When a taxpayer files a joint return, both spouses are “jointly and individually” responsible for the tax liability on the return. If the IRS cannot collect the tax due from one spouse it will go after the other, whether or not they are still married at the time the collection activity takes place. When one spouse underreports income, claims erroneous or overstated deductions, or does something else that results in an “understatement of tax” there is an opportunity for the other spouse, “the innocent spouse”, to be relieved from the joint debt.

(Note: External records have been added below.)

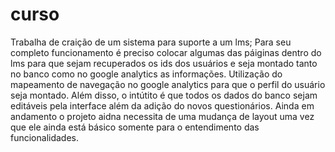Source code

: # curso
Trabalha de craição de um sistema para suporte a um lms;
Para seu completo funcionamento é preciso colocar algumas das páiginas dentro do lms para que sejam recuperados os ids dos usuários e seja montado tanto no banco como no google analytics as informações.
Utilização do mapeamento de navegação no google analytics para que o perfil do usuário seja montado.
Além disso, o intútito é que todos os dados do banco sejam editáveis pela interface além da adição do novos questionários.
Ainda em andamento o projeto aidna necessita de uma mudança de layout uma vez que ele ainda está básico somente para o entendimento das funcionalidades.

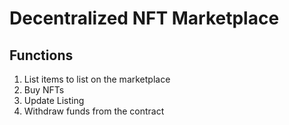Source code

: # Decentralized NFT Marketplace

## Functions

1. List items to list on the marketplace
2. Buy NFTs
3. Update Listing
4. Withdraw funds from the contract
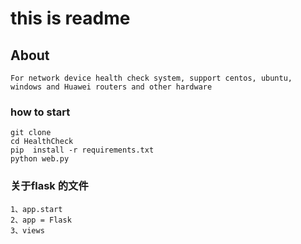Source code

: # this is readme
## About
    For network device health check system, support centos, ubuntu, windows and Huawei routers and other hardware

### how to start
    git clone
    cd HealthCheck
    pip  install -r requirements.txt 
    python web.py 

### 关于flask 的文件
    1、app.start
    2、app = Flask
    3、views
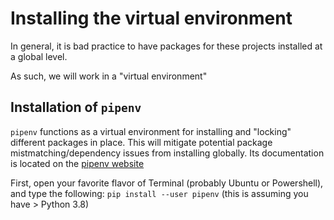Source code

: # Installing the virtual environment

In general, it is bad practice to have packages for these projects installed at a global level.

As such, we will work in a "virtual environment"

## Installation of `pipenv`

`pipenv` functions as a virtual environment for installing and "locking" different packages in place. This will mitigate potential package mistmatching/dependency issues from installing globally. Its documentation is located on the [pipenv website](https://pipenv.pypa.io/en/latest/)

First, open your favorite flavor of Terminal (probably Ubuntu or Powershell), and type the following:
`pip install --user pipenv` (this is assuming you have > Python 3.8)
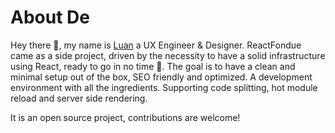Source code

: # About De

Hey there 👋, my name is [Luan](https://twitter.com/LuanGjokaj) a UX Engineer & Designer. ReactFondue came as a side project, driven by the necessity to have a solid infrastructure using React, ready to go in no time 🚀. The goal is to have a clean and minimal setup out of the box, SEO friendly and optimized. A development environment with all the ingredients. Supporting code splitting, hot module reload and server side rendering.

It is an open source project, contributions are welcome!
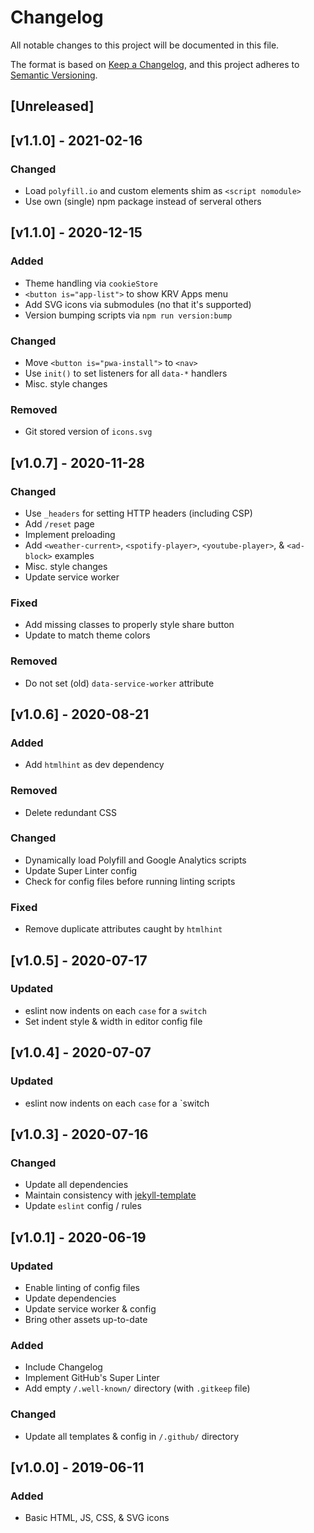 <!-- markdownlint-disable -->
# Changelog
All notable changes to this project will be documented in this file.

The format is based on [Keep a Changelog](https://keepachangelog.com/en/1.0.0/),
and this project adheres to [Semantic Versioning](https://semver.org/spec/v2.0.0.html).

## [Unreleased]

## [v1.1.0] - 2021-02-16

### Changed
- Load `polyfill.io` and custom elements shim as `<script nomodule>`
- Use own (single) npm package instead of serveral others

## [v1.1.0] - 2020-12-15

### Added
- Theme handling via `cookieStore`
- `<button is="app-list">` to show KRV Apps menu
- Add SVG icons via submodules (no that it's supported)
- Version bumping scripts via `npm run version:bump`

### Changed
- Move `<button is="pwa-install">` to `<nav>`
- Use `init()` to set listeners for all `data-*` handlers
- Misc. style changes

### Removed
- Git stored version of `icons.svg`

## [v1.0.7] - 2020-11-28

### Changed
- Use `_headers` for setting HTTP headers (including CSP)
- Add `/reset` page
- Implement preloading
- Add `<weather-current>`, `<spotify-player>`, `<youtube-player>`, & `<ad-block>` examples
- Misc. style changes
- Update service worker

### Fixed
- Add missing classes to properly style share button
- Update to match theme colors

### Removed
- Do not set (old) `data-service-worker` attribute

## [v1.0.6] - 2020-08-21

### Added
- Add `htmlhint` as dev dependency

### Removed
- Delete redundant CSS

### Changed
- Dynamically load Polyfill and Google Analytics scripts
- Update Super Linter config
- Check for config files before running linting scripts

### Fixed
- Remove duplicate attributes caught by `htmlhint`

## [v1.0.5] - 2020-07-17

### Updated
- eslint now indents on each `case` for a `switch`
- Set indent style & width in editor config file

## [v1.0.4] - 2020-07-07

### Updated
- eslint now indents on each `case` for a `switch

## [v1.0.3] - 2020-07-16

### Changed
- Update all dependencies
- Maintain consistency with [jekyll-template](https://github.com/shgysk8zer0/jekyll-template)
- Update `eslint` config / rules

## [v1.0.1] - 2020-06-19

### Updated
- Enable linting of config files
- Update dependencies
- Update service worker & config
- Bring other assets up-to-date

### Added
- Include Changelog
- Implement GitHub's Super Linter
- Add empty `/.well-known/` directory (with `.gitkeep` file)

### Changed
- Update all templates & config in `/.github/` directory

## [v1.0.0] - 2019-06-11

### Added
- Basic HTML, JS, CSS, & SVG icons
<!-- markdownlint-restore -->
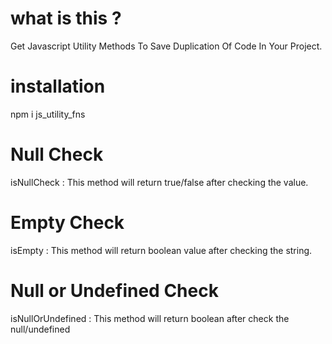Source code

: # what is this ?

Get Javascript Utility Methods To Save Duplication Of Code In Your Project.

# installation

npm i js_utility_fns

# Null Check 

isNullCheck : This method will return true/false after checking the value.

# Empty Check

isEmpty : This method will return boolean value after checking the string.

# Null or Undefined Check

isNullOrUndefined : This method will return boolean after check the null/undefined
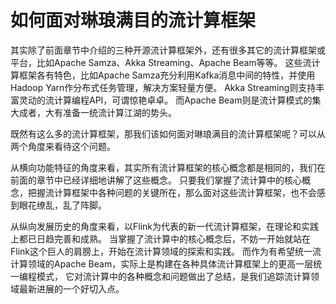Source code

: # 如何面对琳琅满目的流计算框架

其实除了前面章节中介绍的三种开源流计算框架外，还有很多其它的流计算框架或平台，比如Apache Samza、Akka Streaming、Apache Beam等等。
这些流计算框架各有特色，比如Apache Samza充分利用Kafka消息中间的特性，并使用Hadoop Yarn作分布式任务管理，解决方案轻量方便。
Akka Streaming则支持丰富灵动的流计算编程API，可谓惊艳卓卓。
而Apache Beam则是流计算模式的集大成者，大有准备一统流计算江湖的势头。

既然有这么多的流计算框架，那我们该如何面对琳琅满目的流计算框架呢？可以从两个角度来看待这个问题。

从横向功能特征的角度来看，其实所有流计算框架的核心概念都是相同的，我们在前面的章节中已经详细地讲解了这些概念。
只要我们掌握了流计算中的核心概念，把握流计算框架中各种问题的关键所在，那么面对这些流计算框架，也不会感到眼花缭乱，乱了阵脚。

从纵向发展历史的角度来看，以Flink为代表的新一代流计算框架，在理论和实践上都已日趋完善和成熟。
当掌握了流计算中的核心概念后，不妨一开始就站在Flink这个巨人的肩膀上，开始在流计算领域的探索和实践。
而作为有希望统一流计算领域的Apache Beam，实际上是构建在各种具体流计算框架上的更高一层统一编程模式，
它对流计算中的各种概念和问题做出了总结，是我们追踪流计算领域最新进展的一个好切入点。

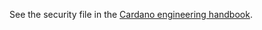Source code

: See the security file in the [Cardano engineering handbook](https://github.com/input-output-hk/cardano-engineering-handbook/blob/main/SECURITY.md).
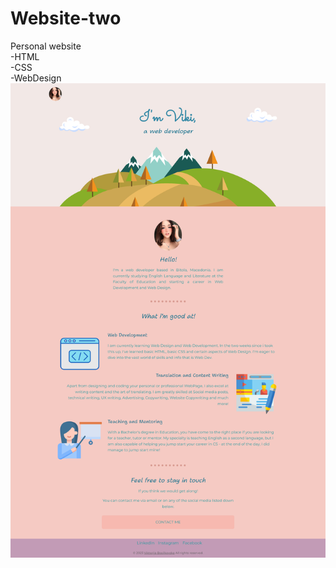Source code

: # Website-two
Personal website\
  -HTML\
  -CSS\
  -WebDesign\
![screenshot](https://github.com/b-viktorija/personal-webpage-two/blob/5c57a39a204a6dc783137d66ec2af813ff065415/website-two-screenshot.png)
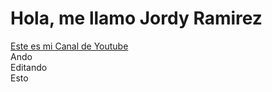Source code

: 
  <h1>Hola, me llamo Jordy Ramirez</h1>
  <a href="https://www.youtube.com/channel/UClj7HE1mg5jU1O7JENJwkZw">Este es mi Canal de Youtube</a>
  <br>
  <section class="layout">
    <div>Ando</div>
    <div>Editando</div>
    <div>Esto</div>
  </section>
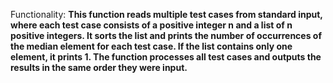 Functionality: **This function reads multiple test cases from standard input, where each test case consists of a positive integer n and a list of n positive integers. It sorts the list and prints the number of occurrences of the median element for each test case. If the list contains only one element, it prints 1. The function processes all test cases and outputs the results in the same order they were input.**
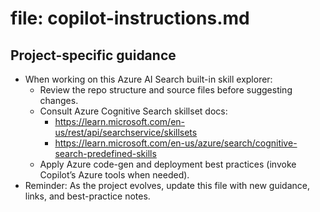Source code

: # file: copilot-instructions.md

## Project-specific guidance

- When working on this Azure AI Search built-in skill explorer:
  - Review the repo structure and source files before suggesting changes.
  - Consult Azure Cognitive Search skillset docs:
    - https://learn.microsoft.com/en-us/rest/api/searchservice/skillsets
    - https://learn.microsoft.com/en-us/azure/search/cognitive-search-predefined-skills
  - Apply Azure code-gen and deployment best practices (invoke Copilot’s Azure tools when needed).
- Reminder: As the project evolves, update this file with new guidance, links, and best-practice notes.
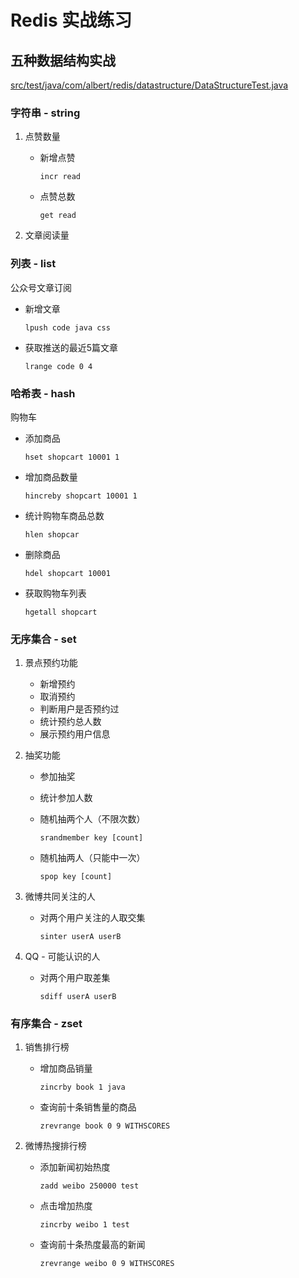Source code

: # Redis 实战练习


## 五种数据结构实战 

[src/test/java/com/albert/redis/datastructure/DataStructureTest.java](src/test/java/com/albert/redis/datastructure/DataStructureTest.java)

### 字符串 - string

1. 点赞数量

   - 新增点赞

     `incr read`

   - 点赞总数

     `get read`

2. 文章阅读量

### 列表 - list

公众号文章订阅

- 新增文章

  `lpush code java css`

- 获取推送的最近5篇文章

  `lrange code 0 4`

### 哈希表 - hash

购物车

- 添加商品

  `hset shopcart 10001 1`

- 增加商品数量

  `hincreby shopcart 10001 1`

- 统计购物车商品总数

  `hlen shopcar`

- 删除商品

  `hdel shopcart 10001`

- 获取购物车列表

  `hgetall shopcart`

### 无序集合 - set

1. 景点预约功能

   - 新增预约
   - 取消预约
   - 判断用户是否预约过
   - 统计预约总人数
   - 展示预约用户信息

2. 抽奖功能

   - 参加抽奖

   - 统计参加人数

   - 随机抽两个人（不限次数）

     `srandmember key [count]`

   - 随机抽两人（只能中一次）

     `spop key [count]`

3. 微博共同关注的人

   - 对两个用户关注的人取交集

     `sinter userA userB`

4. QQ - 可能认识的人

   - 对两个用户取差集

     `sdiff userA userB`

### 有序集合 - zset

1. 销售排行榜

   - 增加商品销量

     `zincrby book 1 java`

   - 查询前十条销售量的商品

     `zrevrange book 0 9 WITHSCORES`

2. 微博热搜排行榜

   - 添加新闻初始热度

     `zadd weibo 250000 test`

   - 点击增加热度

     `zincrby weibo 1 test`

   - 查询前十条热度最高的新闻

     `zrevrange weibo 0 9 WITHSCORES`
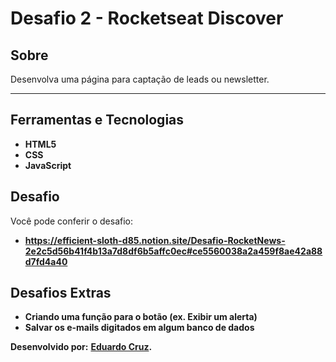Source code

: # Desafio 2 - Rocketseat Discover

## Sobre

Desenvolva uma página para captação de leads ou newsletter.

---

## Ferramentas e Tecnologias

- **HTML5**
- **CSS**
- **JavaScript**

## Desafio

Você pode conferir o desafio:

- **https://efficient-sloth-d85.notion.site/Desafio-RocketNews-2e2c5d56b41f4b13a7d8df6b5affc0ec#ce5560038a2a459f8ae42a88d7fd4a40**

## Desafios Extras

- **Criando uma função para o botão (ex. Exibir um alerta)**
- **Salvar os e-mails digitados em algum banco de dados**

**Desenvolvido por:**
**[Eduardo Cruz](https://github.com/edcruz29/).**
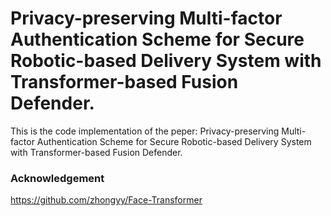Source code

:# Privacy-preserving Multi-factor Authentication Scheme for Secure Robotic-based Delivery System with Transformer-based Fusion Defender.

This is the code implementation of the peper: Privacy-preserving Multi-factor Authentication Scheme for Secure Robotic-based Delivery System with Transformer-based Fusion Defender.











### Acknowledgement

https://github.com/zhongyy/Face-Transformer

To qualify for innocent spouse relief all of the following conditions must be met:
· You must have filed a joint return that has an understatement of tax;
· The understatement must be due to erroneous items of the spouse;
· You must establish that at the time you signed the joint return you did not know, and had no reason to know, that there was an understatement;
· Taking into account all of the facts and circumstances, it would be unfair to hold you liable for the understatement; and
· You must request innocent spouse relief within 2 years after the date on which the IRS first begins collection activity against you.
According to the IRS, “The revised form will ask more questions initially, but collecting critical information early in the process will mean faster processing of the request. Previously, Form 12510, Questionnaire for the Requesting Spouse, was separate from Form 8857. The redesign will combine and streamline the two forms. The redesigned form will, hopefully, be easier to understand and complete and will help educate taxpayers about the process.”
It is anticipated that the new design will eliminate an estimated 30,000 follow-up letters annually and will result in quicker responses to taxpayers and less cost to the government. The revisions were based on suggestions from an IRS process improvement team led by the Office of Taxpayer Burden Reduction.
For more information check out “Tax Information for Innocent Spouses”.
FYI an “innocent spouse” is different from an “injured spouse”. An injured spouse is one whose refund has been grabbed by the IRS to offset a debt (back taxes, child support, student loans, etc) owed by your spouse – but not by you. Let us say you are married and both you and your spouse work and receive W-2s with federal income tax withheld - and your spouse owes taxes from a return he filed as Single before you were married. If the IRS grabs the full amount of your current joint refund you can claim injured spouse relief, which involves a different set of forms and instructions.